Current asthma was confirmed in 62.3% of the study participants. The primary study outcome – the proportion of patients in whom a current asthma diagnosis was ruled out – was 33.1%, or 203 patients. Only 44% of these participants who did not have current asthma had undergone objective testing before their initial diagnosis, compared with 56% of patients in whom asthma was confirmed. This indicates that “whenever possible, physicians should order objective tests, such as prebronchodilator and postbronchodilator spirometry, serial peak flow measurements, or bronchial challenge tests, to confirm asthma at the time of initial diagnosis,” the investigators said.
A total of 35% of the participants in whom asthma was ruled out had been using daily asthma medications. “Use of asthma medications in these patients presumably provided only risks for medication adverse effects and cost, with little opportunity for therapeutic benefit,” the researchers noted. Twelve patients – 2% of the study population – were found to have serious cardiorespiratory conditions that had been misdiagnosed as asthma: four people with ischemic heart disease (two requiring percutaneous coronary intervention), two with subglottic stenosis (both requiring airway dilation procedures), two with bronchiectasis, and one each with interstitial lung disease, pulmonary hypertension, sarcoidosis, and tracheobronchomalacia.
During the additional year of follow-up, 22 of the 203 patients in whom asthma had been ruled out had a positive bronchial challenge test result at 6 or 12 months. Six resumed using asthma medications, one was treated with a brief course of oral corticosteroid, and the others did not require asthma medications.
The Canadian Institutes of Health Research supported the study. Methapharm provided provocholine and Trudell Medical International provided the peak flow meters used in the study. Dr. Aaron reported having no relevant financial disclosures; his associates reported ties to numerous industry sources.
FROM JAMA
Key clinical point: Asthma was ruled out in 33% of adults in the general Canadian population who had been diagnosed by a physician.

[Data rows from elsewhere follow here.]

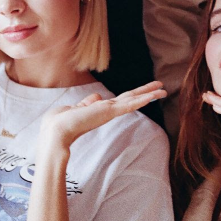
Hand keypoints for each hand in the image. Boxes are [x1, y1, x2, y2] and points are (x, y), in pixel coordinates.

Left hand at [38, 81, 166, 155]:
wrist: (57, 131)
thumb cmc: (62, 122)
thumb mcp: (76, 108)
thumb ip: (88, 103)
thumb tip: (96, 97)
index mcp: (100, 110)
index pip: (121, 100)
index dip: (134, 95)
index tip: (145, 91)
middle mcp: (107, 111)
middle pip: (131, 98)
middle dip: (146, 93)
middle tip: (162, 88)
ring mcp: (109, 112)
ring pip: (133, 101)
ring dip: (148, 95)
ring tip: (163, 90)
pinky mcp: (109, 112)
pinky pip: (129, 105)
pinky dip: (141, 100)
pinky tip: (152, 96)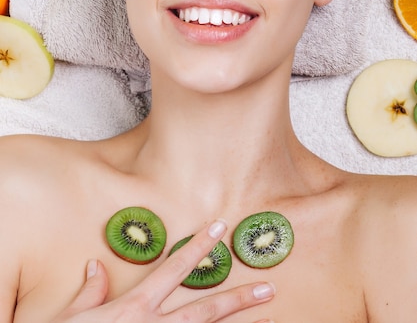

Major finding: Only 44% of the participants in whom asthma was ruled out had undergone objective testing before their initial diagnosis, compared with 56% of patients in whom asthma was confirmed.
Data source: A prospective multicenter cohort study involving 613 adults who had been diagnosed as having asthma during the preceding 5 years.
Disclosures: The Canadian Institutes of Health Research supported the study. Methapharm provided provocholine and Trudell Medical International provided the peak flow meters used in the study. Dr. Aaron reported having no relevant financial disclosures; his associates reported ties to numerous industry sources.